#### What to produce
When a line of the records contains "Example", copy it.

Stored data
◇ ◇ ◇ ◇
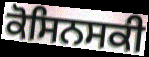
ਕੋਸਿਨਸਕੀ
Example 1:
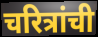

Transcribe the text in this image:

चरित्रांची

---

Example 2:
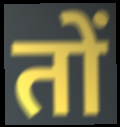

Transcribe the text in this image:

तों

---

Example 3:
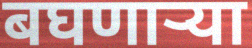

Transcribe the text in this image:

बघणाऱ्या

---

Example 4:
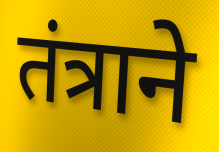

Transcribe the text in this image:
◇ ◇ ◇ ◇
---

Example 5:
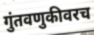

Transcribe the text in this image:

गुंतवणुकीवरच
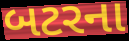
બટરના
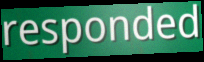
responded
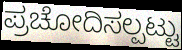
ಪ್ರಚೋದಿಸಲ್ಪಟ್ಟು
◇ ◇ ◇ ◇
#### Solution to this task
Example 1:
Example 2:
Example 3:
Example 4:
Example 5:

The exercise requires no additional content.